EXERCISE MATERIALS START

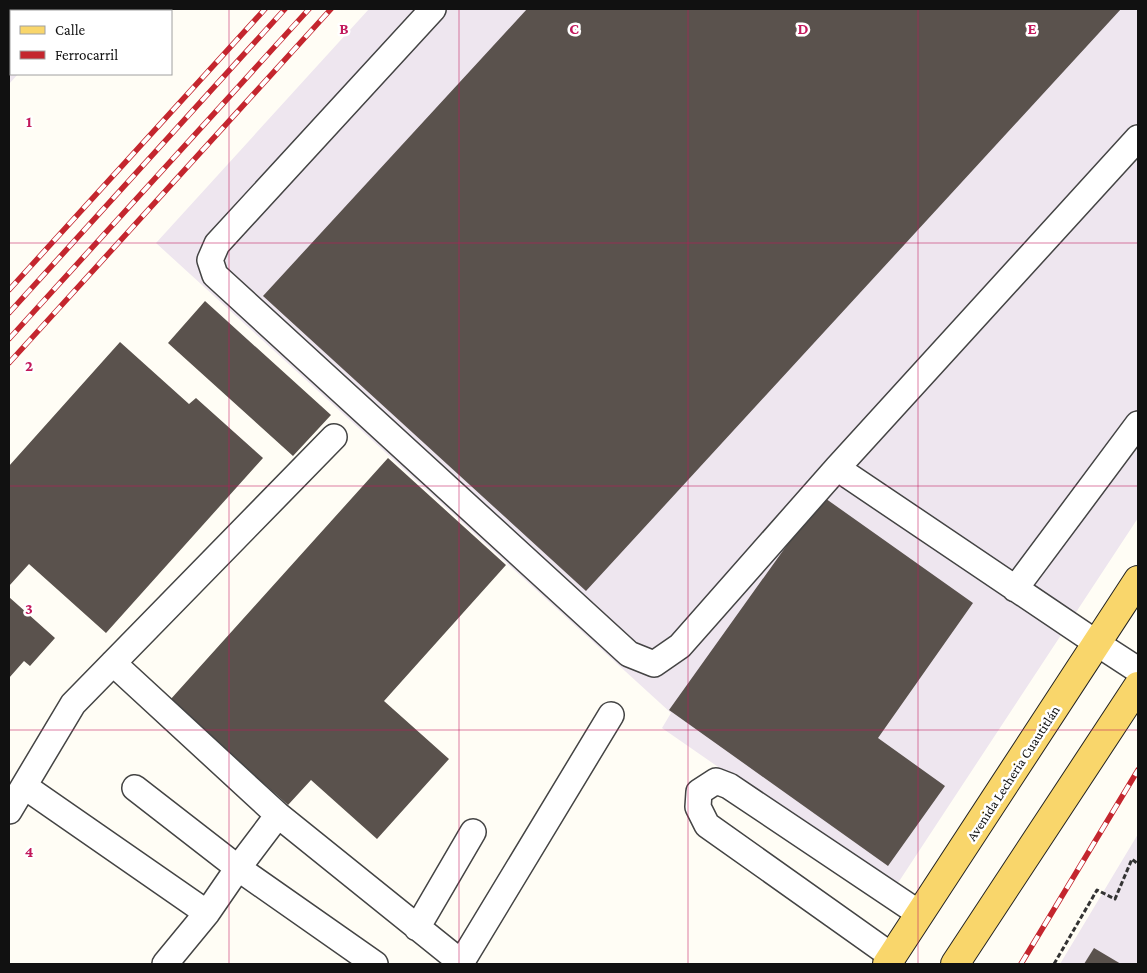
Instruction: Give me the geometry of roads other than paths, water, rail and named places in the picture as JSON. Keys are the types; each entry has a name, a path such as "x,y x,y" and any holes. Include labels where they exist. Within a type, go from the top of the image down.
{"main road":[{"name":"Avenida Lecheria Cuautitlán","path":"890,960 1138,580"},
{"path":"954,964 1138,686"}],"lane":[{"path":"433,9 217,244 210,260 215,275 629,654 654,664 680,646 837,468 1138,138"},
{"path":"1015,589 1138,424"},
{"path":"9,811 73,704 334,437"},
{"path":"837,468 1138,670"},
{"path":"113,663 278,815 462,964 611,716"},
{"path":"890,960 707,825 698,807 699,792 716,782 730,786 920,914"},
{"path":"24,786 207,913"},
{"path":"135,788 238,868 375,964"},
{"path":"165,964 207,913 278,815"},
{"path":"417,928 473,832"}],"railway":[{"path":"9,290 265,9"},
{"path":"9,313 285,9"},
{"path":"9,339 309,9"},
{"path":"9,363 331,9"},
{"path":"1021,964 1138,770"}]}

EXERCISE MATERIALS END

Exact copy, no images: rewrite the entire listing above.

Instruction: Give me the geometry of roads other than paths, water, rail and named places in the picture as JSON. Keys are the types; each entry has a name, a path such as "x,y x,y" and any holes. Include labels where they exist. Within a type, go from the top of the image down.
{"main road":[{"name":"Avenida Lecheria Cuautitlán","path":"890,960 1138,580"},
{"path":"954,964 1138,686"}],"lane":[{"path":"433,9 217,244 210,260 215,275 629,654 654,664 680,646 837,468 1138,138"},
{"path":"1015,589 1138,424"},
{"path":"9,811 73,704 334,437"},
{"path":"837,468 1138,670"},
{"path":"113,663 278,815 462,964 611,716"},
{"path":"890,960 707,825 698,807 699,792 716,782 730,786 920,914"},
{"path":"24,786 207,913"},
{"path":"135,788 238,868 375,964"},
{"path":"165,964 207,913 278,815"},
{"path":"417,928 473,832"}],"railway":[{"path":"9,290 265,9"},
{"path":"9,313 285,9"},
{"path":"9,339 309,9"},
{"path":"9,363 331,9"},
{"path":"1021,964 1138,770"}]}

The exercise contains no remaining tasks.